Recently, the single judge bench of Justice CM Joshi held Property of a Hindu woman obtained through a partition deed would not count as “inheritance” for the purposes of Section 15 of the Hindu Succession Act and the husband cannot inherit the property of the deceased wife in this case, as opposed to her family members.
Recently, in Karnataka High Court The petitioner, claimed that after the death of his wife, the property comprising 22 acres of agricultural land should have gone to him. Further, he said his wife’s relatives had occupied the property and obstructed his possession. The property had come to his wife after it was partitioned between her and her siblings.
Earlier, the lower court held that the siblings of the deceased would inherit the property, as per Section 15 (2)a of the Hindu Succession Act, which specifies that property inherited by a Hindu woman who dies without leaving a will would devolve to her father’s heirs, provided that the property had been inherited from her parents.
According to Section 15 (2)b, property inherited from the husband’s side would be inherited by the husband or his heirs.
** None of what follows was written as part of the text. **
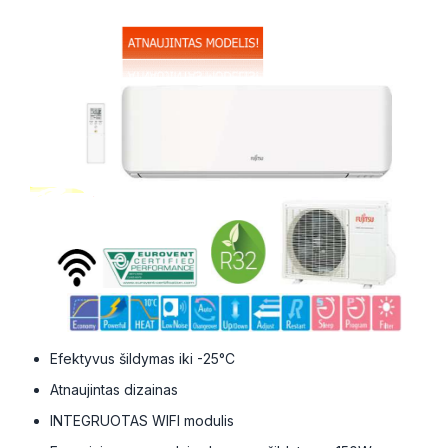
Efektyvus šildymas iki -25°C
Atnaujintas dizainas
INTEGRUOTAS WIFI modulis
Notably, a Supreme Court decision—Om Prakash vs Radha Charan—held that the self-acquired property of the intestate wife would also be inherited by the husband’s heirs.
The High Court Bench took a contrary view and ruled that based on the partition deed and the fact that the property would have passed into absolute ownership of the wife after partition, it would not be considered an inheritance.
Thus, the petitioner would be the heir. The court also restrained the woman’s family members from interfering with his possession of the property.